_WHAT YOU WILL DO_. Reproduce the whole listing below, changing every occurrence of "Oils" to "Lubricants" and keeping everything else the same.

_SUPPLIED ENTRIES_.

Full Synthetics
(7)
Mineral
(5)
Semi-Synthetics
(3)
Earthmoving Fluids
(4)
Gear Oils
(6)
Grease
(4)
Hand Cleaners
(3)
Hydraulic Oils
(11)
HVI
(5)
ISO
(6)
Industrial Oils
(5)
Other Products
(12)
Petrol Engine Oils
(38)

_RESPONSE AREA_.
Full Synthetics
(7)
Mineral
(5)
Semi-Synthetics
(3)
Earthmoving Fluids
(4)
Gear Lubricants
(6)
Grease
(4)
Hand Cleaners
(3)
Hydraulic Lubricants
(11)
HVI
(5)
ISO
(6)
Industrial Lubricants
(5)
Other Products
(12)
Petrol Engine Lubricants
(38)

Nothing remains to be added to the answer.